— Start PASSAGE —

3

While I know it is best to use compiler intrinsics, and for that matter, printf_chk, and also to put data in .rodata sections, I'm looking at gaining a deeper understanding of assembly language and am interested in compact code. There is something about printf I don't understand. I know where to put the parameters, and I know how to use %al for varargs, but it appears to be requiring additional stack space that I cannot account for.

This short program

        .text
        .globl  main
main:
        movsd   value(%rip), %xmm0    # value to print
        movl    $format, %edi         # format string
        movl    $1, %eax              # one floating-point arg
        call    printf
        movl    $0, %eax              # return 0 from main
        ret
        .align 8
value:  .double 74.321 
format: .asciz "%g\n"

— End PASSAGE —

**REQUEST 1:**
From the records, copy the lines starting at the one that contains "collectors: A. Dutilly" and ending after the one that contains "name author: (L.) Raf. ex Benth.".

— Start EXERCISE DATA —

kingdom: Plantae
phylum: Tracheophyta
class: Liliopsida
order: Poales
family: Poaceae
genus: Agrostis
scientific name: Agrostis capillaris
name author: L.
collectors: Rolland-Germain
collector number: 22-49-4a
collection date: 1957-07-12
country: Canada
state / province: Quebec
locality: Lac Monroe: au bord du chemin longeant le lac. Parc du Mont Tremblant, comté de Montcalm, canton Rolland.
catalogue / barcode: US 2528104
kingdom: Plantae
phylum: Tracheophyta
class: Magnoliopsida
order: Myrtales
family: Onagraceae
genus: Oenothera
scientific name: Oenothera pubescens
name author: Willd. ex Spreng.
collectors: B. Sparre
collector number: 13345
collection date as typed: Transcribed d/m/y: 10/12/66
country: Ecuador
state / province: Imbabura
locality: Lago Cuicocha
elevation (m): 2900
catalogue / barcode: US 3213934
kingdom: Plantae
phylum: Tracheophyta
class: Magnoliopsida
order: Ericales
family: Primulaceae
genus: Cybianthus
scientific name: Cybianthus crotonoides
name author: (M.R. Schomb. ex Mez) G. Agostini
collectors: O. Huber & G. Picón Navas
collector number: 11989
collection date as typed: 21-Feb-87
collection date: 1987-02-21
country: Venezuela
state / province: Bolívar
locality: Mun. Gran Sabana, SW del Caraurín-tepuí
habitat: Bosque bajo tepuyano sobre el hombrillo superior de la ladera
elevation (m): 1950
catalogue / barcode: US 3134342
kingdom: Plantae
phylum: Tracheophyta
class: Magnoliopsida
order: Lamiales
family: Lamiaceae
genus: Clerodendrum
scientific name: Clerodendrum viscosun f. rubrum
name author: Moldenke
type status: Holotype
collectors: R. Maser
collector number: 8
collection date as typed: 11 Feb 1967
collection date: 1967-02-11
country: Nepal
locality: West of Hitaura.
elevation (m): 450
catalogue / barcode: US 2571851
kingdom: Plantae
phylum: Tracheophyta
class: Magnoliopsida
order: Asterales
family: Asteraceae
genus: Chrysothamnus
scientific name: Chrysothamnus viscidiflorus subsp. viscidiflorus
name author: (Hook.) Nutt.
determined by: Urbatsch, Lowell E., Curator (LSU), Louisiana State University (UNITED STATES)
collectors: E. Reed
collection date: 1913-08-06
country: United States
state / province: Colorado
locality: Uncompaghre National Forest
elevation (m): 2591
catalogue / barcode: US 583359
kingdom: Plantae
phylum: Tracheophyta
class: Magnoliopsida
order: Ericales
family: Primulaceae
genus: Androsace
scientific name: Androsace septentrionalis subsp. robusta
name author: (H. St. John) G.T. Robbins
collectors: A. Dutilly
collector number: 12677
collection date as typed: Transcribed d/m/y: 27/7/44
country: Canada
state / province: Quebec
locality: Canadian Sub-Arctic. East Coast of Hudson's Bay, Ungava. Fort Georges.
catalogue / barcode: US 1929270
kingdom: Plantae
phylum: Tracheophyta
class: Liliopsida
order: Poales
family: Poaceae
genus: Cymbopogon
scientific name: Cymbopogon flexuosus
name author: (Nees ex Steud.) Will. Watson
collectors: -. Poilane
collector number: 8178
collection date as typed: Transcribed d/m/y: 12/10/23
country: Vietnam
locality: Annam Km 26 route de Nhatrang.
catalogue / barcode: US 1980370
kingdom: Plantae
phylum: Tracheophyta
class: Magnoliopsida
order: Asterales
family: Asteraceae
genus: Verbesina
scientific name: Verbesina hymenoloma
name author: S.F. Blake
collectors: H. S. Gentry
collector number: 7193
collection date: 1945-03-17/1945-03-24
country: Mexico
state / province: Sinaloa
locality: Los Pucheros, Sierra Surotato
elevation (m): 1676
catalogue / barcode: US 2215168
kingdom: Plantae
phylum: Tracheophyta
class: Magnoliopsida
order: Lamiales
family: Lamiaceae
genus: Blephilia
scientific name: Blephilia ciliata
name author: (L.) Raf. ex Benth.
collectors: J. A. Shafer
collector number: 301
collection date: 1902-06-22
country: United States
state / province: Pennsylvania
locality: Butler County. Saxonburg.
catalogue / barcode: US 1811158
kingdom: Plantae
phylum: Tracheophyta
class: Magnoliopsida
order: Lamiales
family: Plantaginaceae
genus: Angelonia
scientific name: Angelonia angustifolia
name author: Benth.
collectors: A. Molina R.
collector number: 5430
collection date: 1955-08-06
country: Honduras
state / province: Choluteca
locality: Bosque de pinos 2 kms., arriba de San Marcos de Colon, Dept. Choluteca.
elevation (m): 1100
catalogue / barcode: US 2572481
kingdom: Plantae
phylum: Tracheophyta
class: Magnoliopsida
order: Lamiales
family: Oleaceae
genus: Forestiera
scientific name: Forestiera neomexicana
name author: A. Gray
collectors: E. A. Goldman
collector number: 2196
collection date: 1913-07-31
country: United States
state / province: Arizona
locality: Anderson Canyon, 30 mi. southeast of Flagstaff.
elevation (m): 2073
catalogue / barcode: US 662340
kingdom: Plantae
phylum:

— End EXERCISE DATA —

**REQUEST 2:**
In the printf post, what about printf does the writer say they cannot account for?

**CORRECT OUTPUT 1:**
collectors: A. Dutilly
collector number: 12677
collection date as typed: Transcribed d/m/y: 27/7/44
country: Canada
state / province: Quebec
locality: Canadian Sub-Arctic. East Coast of Hudson's Bay, Ungava. Fort Georges.
catalogue / barcode: US 1929270
kingdom: Plantae
phylum: Tracheophyta
class: Liliopsida
order: Poales
family: Poaceae
genus: Cymbopogon
scientific name: Cymbopogon flexuosus
name author: (Nees ex Steud.) Will. Watson
collectors: -. Poilane
collector number: 8178
collection date as typed: Transcribed d/m/y: 12/10/23
country: Vietnam
locality: Annam Km 26 route de Nhatrang.
catalogue / barcode: US 1980370
kingdom: Plantae
phylum: Tracheophyta
class: Magnoliopsida
order: Asterales
family: Asteraceae
genus: Verbesina
scientific name: Verbesina hymenoloma
name author: S.F. Blake
collectors: H. S. Gentry
collector number: 7193
collection date: 1945-03-17/1945-03-24
country: Mexico
state / province: Sinaloa
locality: Los Pucheros, Sierra Surotato
elevation (m): 1676
catalogue / barcode: US 2215168
kingdom: Plantae
phylum: Tracheophyta
class: Magnoliopsida
order: Lamiales
family: Lamiaceae
genus: Blephilia
scientific name: Blephilia ciliata
name author: (L.) Raf. ex Benth.

**CORRECT OUTPUT 2:**
It appears to require additional stack space.